Sun, Oct 14, 2007 - Page 18 News List

Making ethics count

Doreen Weisenhaus, a specialist in media law and ethics, was in Taipei recently to discuss responsibility and ethics in journalism

By Noah Buchan  /  STAFF REPORTER

"It was a ghost town," Weisenhaus said, referring to the streets of Hong Kong, "you couldn't go anywhere."

The failure of the local media to inform its citizens of the potential danger of SARS left many wondering if the Hong Kong's media could function adequately under the new system, but Weisenhaus says the media has become more sophisticated in tackling sensitive issues, such as their coverage of Hong Kong's controversial Article 23. The proposed law would prohibit acts of subversion against the Chinese government or theft of state secrets. It would also ban political organizations in Hong Kong from having contact with similar groups abroad. Critics said it would silence political opponents and muzzle the press.
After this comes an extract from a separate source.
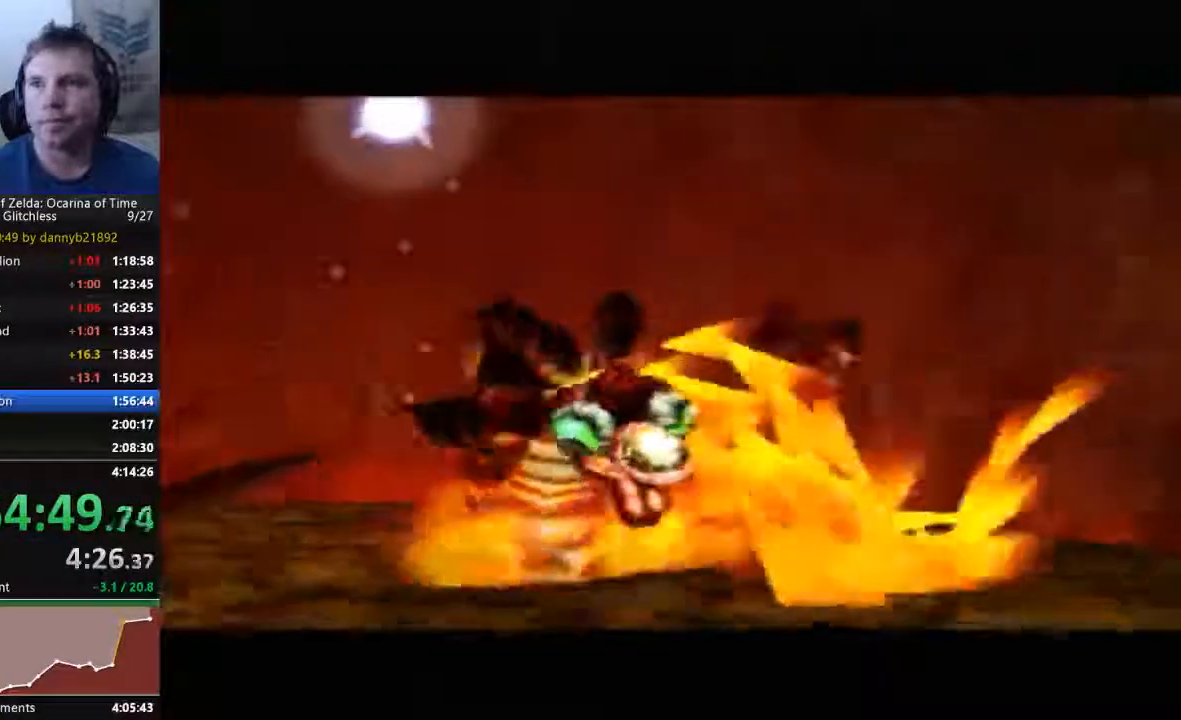
{"dt_ms": 500, "buttons": ["B"], "left_stick": "center", "events": [[100, "A", "up"], [100, "B", "down"], [200, "A", "down"], [200, "B", "up"], [300, "A", "up"], [300, "B", "down"], [400, "A", "down"], [400, "B", "up"], [467, "A", "up"], [500, "B", "down"]]}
This proposed law led to the large protests in Hong Kong in 2003, and was the other reason Weisenhaus remained in Hong Kong.

To her, it was an opportunity to modernize and liberalize Hong Kong's notoriously secretive security laws - a holdover from its colonial past. Instead, the laws became harsher.

"That galvanized Hong Kong in so many ways and so you start to see incredible stories in papers - [Hong Kong-run] Apple Daily (蘋果日報) as well as Mingpao (明報)- trying to explain legal concepts to people and doing a very good job of it … because they felt it was necessary. It was important, to explain these concepts. When July 1, 2003 came around, nobody expected 500,000 people to join in the protests," she said.

Weisenhaus says that Hong Kong's media was instrumental in galvanizing citizens to take to the street to protest against the law, with Jimmy Lai's (黎智英) Apple Daily going so far as to print large posters that protesters could carry during the march.

Weisenhaus recognizes that Lai's brand of reporting gossip often veers away from responsible media coverage, but on the other hand, "If you are not reporting what is important to the citizenry in a general sense," she said, "you are isolating your readership, which is bad for business."

She added that even a liberal publication like the New York Times tries "to have at least one or two conservative columnists." In light of that, Weisenhaus suggests that Taiwan's newspapers can expect a continued decline in readership if they proceed along partisan lines.

"In the end, you need to serve your community and if your community is a young democracy, or trying to be a democracy, or an aging democracy like the US," she said, "it really is the duty of the media to respond to that, but at the same time find some kind of financial success."